The F\(_1\) hybrid (Rr Ii) is crossed with a variety double recessive for both the traits. How many types of zygotes will be produced in the cross?

• A. 1
• B. 2
• C. 3
• D. 4

Hint:

In a test cross, the number of resulting phenotypes and genotypes is determined solely by the number of different gametes the heterozygous parent can produce. For a dihybrid cross (2 heterozygous pairs), it's always 4. For a trihybrid, it would be \(2^3 = 8\).

Answer 1

The Correct Option is D

Step 1: Understanding the Concept:
The question describes a dihybrid test cross. A test cross involves crossing an individual with a dominant phenotype (but unknown genotype, here given as heterozygous RrIi) with a homozygous recessive individual (rrii) to determine the genotype of the former. The number of zygote types produced is equal to the number of different gamete types produced by the heterozygous parent.
Step 2: Key Formula or Approach:
The number of different gamete types produced by an individual is given by the formula \(2^n\), where \(n\) is the number of heterozygous gene pairs. The number of zygote types in a test cross is equal to the number of gamete types from the heterozygous parent.
Step 3: Detailed Explanation:
The cross is: RrIi \(\times\) rrii


Gametes from the F\(_1\) hybrid (RrIi): This individual is heterozygous for two gene pairs (\(n=2\)). According to the law of independent assortment, it will produce \(2^2 = 4\) types of gametes in equal proportions: RI, Ri, rI, and ri.

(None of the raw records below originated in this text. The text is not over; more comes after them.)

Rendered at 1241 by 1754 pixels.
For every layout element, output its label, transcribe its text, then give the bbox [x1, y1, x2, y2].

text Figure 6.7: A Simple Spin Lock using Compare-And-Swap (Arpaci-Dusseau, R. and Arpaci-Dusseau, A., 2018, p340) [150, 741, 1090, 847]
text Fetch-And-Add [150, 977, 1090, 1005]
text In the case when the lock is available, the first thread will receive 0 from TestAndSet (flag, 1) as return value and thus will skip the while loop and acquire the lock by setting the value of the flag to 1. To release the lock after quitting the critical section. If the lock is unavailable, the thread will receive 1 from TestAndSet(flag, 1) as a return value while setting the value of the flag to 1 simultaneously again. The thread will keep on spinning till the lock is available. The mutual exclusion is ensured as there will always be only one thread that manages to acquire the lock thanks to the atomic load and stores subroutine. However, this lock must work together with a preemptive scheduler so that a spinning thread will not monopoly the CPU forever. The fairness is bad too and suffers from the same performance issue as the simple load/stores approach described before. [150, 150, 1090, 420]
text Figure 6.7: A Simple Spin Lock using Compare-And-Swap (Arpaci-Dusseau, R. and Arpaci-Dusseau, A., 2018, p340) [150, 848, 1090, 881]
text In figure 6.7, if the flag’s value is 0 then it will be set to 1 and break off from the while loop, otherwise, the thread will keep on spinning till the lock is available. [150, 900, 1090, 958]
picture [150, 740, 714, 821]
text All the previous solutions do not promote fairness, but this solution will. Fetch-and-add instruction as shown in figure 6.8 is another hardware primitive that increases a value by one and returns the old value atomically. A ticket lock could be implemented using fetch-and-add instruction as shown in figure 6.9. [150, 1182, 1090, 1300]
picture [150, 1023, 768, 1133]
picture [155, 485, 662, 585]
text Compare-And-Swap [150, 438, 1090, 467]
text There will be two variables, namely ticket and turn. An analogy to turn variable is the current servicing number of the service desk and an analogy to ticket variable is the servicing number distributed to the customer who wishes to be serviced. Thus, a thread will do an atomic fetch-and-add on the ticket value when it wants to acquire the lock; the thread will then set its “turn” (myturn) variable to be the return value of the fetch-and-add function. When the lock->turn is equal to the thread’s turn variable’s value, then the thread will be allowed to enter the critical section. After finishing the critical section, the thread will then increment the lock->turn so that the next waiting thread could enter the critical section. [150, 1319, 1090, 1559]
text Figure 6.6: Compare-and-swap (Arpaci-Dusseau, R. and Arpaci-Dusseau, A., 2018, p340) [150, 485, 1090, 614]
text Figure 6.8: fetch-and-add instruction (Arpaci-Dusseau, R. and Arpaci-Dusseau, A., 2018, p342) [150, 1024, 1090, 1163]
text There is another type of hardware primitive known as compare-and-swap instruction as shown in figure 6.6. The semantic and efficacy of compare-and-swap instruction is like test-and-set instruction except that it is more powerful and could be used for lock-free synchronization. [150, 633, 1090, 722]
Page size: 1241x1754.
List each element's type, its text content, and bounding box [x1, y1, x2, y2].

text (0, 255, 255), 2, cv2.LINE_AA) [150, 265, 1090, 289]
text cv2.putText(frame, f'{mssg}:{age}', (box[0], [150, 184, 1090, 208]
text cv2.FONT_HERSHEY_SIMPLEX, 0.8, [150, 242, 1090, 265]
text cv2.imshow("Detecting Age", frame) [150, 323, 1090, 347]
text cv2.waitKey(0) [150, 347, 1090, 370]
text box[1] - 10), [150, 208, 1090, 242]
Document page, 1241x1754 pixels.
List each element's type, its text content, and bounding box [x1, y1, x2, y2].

Gametes from the double recessive parent (rrii): This individual is homozygous for both gene pairs and can only produce one type of gamete: ri.

Formation of zygotes: When the gametes combine, the following zygotes are formed:

RI + ri \(\rightarrow\) RrIi
Ri + ri \(\rightarrow\) Rrii
rI + ri \(\rightarrow\) rrIi
ri + ri \(\rightarrow\) rrii

Step 4: Final Answer:
There are four genetically distinct types of zygotes produced in this cross.